The routine software update may be one of the most familiar and least understood parts of our digital lives. A pop-up window announces its arrival and all that is required of us is to plug everything in before bed. The next morning, rather like the shoemaker and the elves, our software is magically transformed.

Last spring, a Texas-based company called SolarWinds made one such software update available to its customers. It was supposed to provide the regular fare — bug fixes, performance enhancements — to the company’s popular network management system, a software program called Orion that keeps a watchful eye on all the various components in a company’s network.

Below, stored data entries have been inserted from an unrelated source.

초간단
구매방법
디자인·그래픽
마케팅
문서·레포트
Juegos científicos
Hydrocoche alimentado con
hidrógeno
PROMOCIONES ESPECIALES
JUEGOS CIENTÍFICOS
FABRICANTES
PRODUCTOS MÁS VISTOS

Customers simply had to log into the company’s software development website, type a password and then wait for the update to land seamlessly onto their servers.

The routine update, it turns out, is no longer so routine.

Hackers believed to be directed by the Russian intelligence service, the SVR, used that routine software update to slip malicious code into Orion’s software and then used it as a vehicle for a massive cyberattack against America.

“Eighteen thousand [customers] was our best estimate of who may have downloaded the code between March and June of 2020,” Sudhakar Ramakrishna, SolarWinds president and CEO, told NPR. “If you then take 18,000 and start sifting through it, the actual number of impacted customers is far less. We don’t know the exact numbers. We are still conducting the investigation.”

On Thursday, the Biden administration announced a roster of tough sanctions against Russia as part of what it characterized as the “seen and unseen” response to the SolarWinds breach.

NPR’s months-long examination of that landmark attack — based on interviews with dozens of players from company officials to victims to cyber forensics experts who investigated, and intelligence officials who are in the process of calibrating the Biden administration’s response — reveals a hack unlike any other, launched by a sophisticated adversary who took aim at a soft underbelly of digital life: the routine software update.